(Transcribed page contents)
---------------
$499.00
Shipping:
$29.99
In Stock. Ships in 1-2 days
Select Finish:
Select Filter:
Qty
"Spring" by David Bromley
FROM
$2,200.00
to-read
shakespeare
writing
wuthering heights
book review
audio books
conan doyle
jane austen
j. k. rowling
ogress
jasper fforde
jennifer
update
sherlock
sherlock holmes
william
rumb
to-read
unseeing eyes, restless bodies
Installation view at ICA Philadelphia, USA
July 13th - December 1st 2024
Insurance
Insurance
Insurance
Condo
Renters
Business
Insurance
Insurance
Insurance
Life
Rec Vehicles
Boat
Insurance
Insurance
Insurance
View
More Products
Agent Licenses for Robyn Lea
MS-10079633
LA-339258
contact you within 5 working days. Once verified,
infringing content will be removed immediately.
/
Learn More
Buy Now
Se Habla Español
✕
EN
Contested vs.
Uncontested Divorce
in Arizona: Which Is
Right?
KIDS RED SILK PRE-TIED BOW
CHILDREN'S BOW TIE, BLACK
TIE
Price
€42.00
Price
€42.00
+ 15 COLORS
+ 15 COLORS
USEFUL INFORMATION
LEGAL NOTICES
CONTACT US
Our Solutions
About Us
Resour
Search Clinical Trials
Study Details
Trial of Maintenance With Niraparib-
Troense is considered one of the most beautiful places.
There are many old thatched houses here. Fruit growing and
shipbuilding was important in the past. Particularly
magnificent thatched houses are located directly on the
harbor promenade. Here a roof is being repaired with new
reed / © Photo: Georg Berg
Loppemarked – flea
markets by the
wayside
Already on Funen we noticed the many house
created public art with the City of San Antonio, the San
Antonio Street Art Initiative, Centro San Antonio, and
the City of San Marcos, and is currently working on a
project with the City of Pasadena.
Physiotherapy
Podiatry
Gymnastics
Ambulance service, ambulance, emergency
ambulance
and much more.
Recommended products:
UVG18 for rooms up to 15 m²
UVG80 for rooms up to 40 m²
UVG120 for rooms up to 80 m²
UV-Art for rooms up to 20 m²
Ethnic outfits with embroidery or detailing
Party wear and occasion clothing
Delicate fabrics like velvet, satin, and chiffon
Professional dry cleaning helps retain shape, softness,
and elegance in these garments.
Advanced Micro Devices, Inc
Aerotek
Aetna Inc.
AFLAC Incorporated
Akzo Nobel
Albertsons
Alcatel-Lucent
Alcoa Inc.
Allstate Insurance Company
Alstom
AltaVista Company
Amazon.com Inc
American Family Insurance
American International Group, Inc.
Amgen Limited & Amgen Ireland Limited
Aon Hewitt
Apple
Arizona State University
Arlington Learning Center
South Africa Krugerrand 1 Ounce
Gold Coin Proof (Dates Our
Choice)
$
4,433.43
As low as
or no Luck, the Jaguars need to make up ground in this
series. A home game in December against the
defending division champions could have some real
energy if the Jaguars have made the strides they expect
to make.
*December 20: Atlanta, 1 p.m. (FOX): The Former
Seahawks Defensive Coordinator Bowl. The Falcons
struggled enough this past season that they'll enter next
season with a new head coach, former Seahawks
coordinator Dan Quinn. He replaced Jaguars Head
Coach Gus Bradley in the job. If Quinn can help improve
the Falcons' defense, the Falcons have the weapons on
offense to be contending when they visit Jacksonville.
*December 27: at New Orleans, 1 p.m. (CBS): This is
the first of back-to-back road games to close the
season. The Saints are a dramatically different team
---------------
● Your instructions:
Rewrite the rows above with every "Jaguars" swapped for "Panthers", leaving the rest untouched.

● Exercise solution:
$499.00
Shipping:
$29.99
In Stock. Ships in 1-2 days
Select Finish:
Select Filter:
Qty
"Spring" by David Bromley
FROM
$2,200.00
to-read
shakespeare
writing
wuthering heights
book review
audio books
conan doyle
jane austen
j. k. rowling
ogress
jasper fforde
jennifer
update
sherlock
sherlock holmes
william
rumb
to-read
unseeing eyes, restless bodies
Installation view at ICA Philadelphia, USA
July 13th - December 1st 2024
Insurance
Insurance
Insurance
Condo
Renters
Business
Insurance
Insurance
Insurance
Life
Rec Vehicles
Boat
Insurance
Insurance
Insurance
View
More Products
Agent Licenses for Robyn Lea
MS-10079633
LA-339258
contact you within 5 working days. Once verified,
infringing content will be removed immediately.
/
Learn More
Buy Now
Se Habla Español
✕
EN
Contested vs.
Uncontested Divorce
in Arizona: Which Is
Right?
KIDS RED SILK PRE-TIED BOW
CHILDREN'S BOW TIE, BLACK
TIE
Price
€42.00
Price
€42.00
+ 15 COLORS
+ 15 COLORS
USEFUL INFORMATION
LEGAL NOTICES
CONTACT US
Our Solutions
About Us
Resour
Search Clinical Trials
Study Details
Trial of Maintenance With Niraparib-
Troense is considered one of the most beautiful places.
There are many old thatched houses here. Fruit growing and
shipbuilding was important in the past. Particularly
magnificent thatched houses are located directly on the
harbor promenade. Here a roof is being repaired with new
reed / © Photo: Georg Berg
Loppemarked – flea
markets by the
wayside
Already on Funen we noticed the many house
created public art with the City of San Antonio, the San
Antonio Street Art Initiative, Centro San Antonio, and
the City of San Marcos, and is currently working on a
project with the City of Pasadena.
Physiotherapy
Podiatry
Gymnastics
Ambulance service, ambulance, emergency
ambulance
and much more.
Recommended products:
UVG18 for rooms up to 15 m²
UVG80 for rooms up to 40 m²
UVG120 for rooms up to 80 m²
UV-Art for rooms up to 20 m²
Ethnic outfits with embroidery or detailing
Party wear and occasion clothing
Delicate fabrics like velvet, satin, and chiffon
Professional dry cleaning helps retain shape, softness,
and elegance in these garments.
Advanced Micro Devices, Inc
Aerotek
Aetna Inc.
AFLAC Incorporated
Akzo Nobel
Albertsons
Alcatel-Lucent
Alcoa Inc.
Allstate Insurance Company
Alstom
AltaVista Company
Amazon.com Inc
American Family Insurance
American International Group, Inc.
Amgen Limited & Amgen Ireland Limited
Aon Hewitt
Apple
Arizona State University
Arlington Learning Center
South Africa Krugerrand 1 Ounce
Gold Coin Proof (Dates Our
Choice)
$
4,433.43
As low as
or no Luck, the Panthers need to make up ground in this
series. A home game in December against the
defending division champions could have some real
energy if the Panthers have made the strides they expect
to make.
*December 20: Atlanta, 1 p.m. (FOX): The Former
Seahawks Defensive Coordinator Bowl. The Falcons
struggled enough this past season that they'll enter next
season with a new head coach, former Seahawks
coordinator Dan Quinn. He replaced Panthers Head
Coach Gus Bradley in the job. If Quinn can help improve
the Falcons' defense, the Falcons have the weapons on
offense to be contending when they visit Jacksonville.
*December 27: at New Orleans, 1 p.m. (CBS): This is
the first of back-to-back road games to close the
season. The Saints are a dramatically different team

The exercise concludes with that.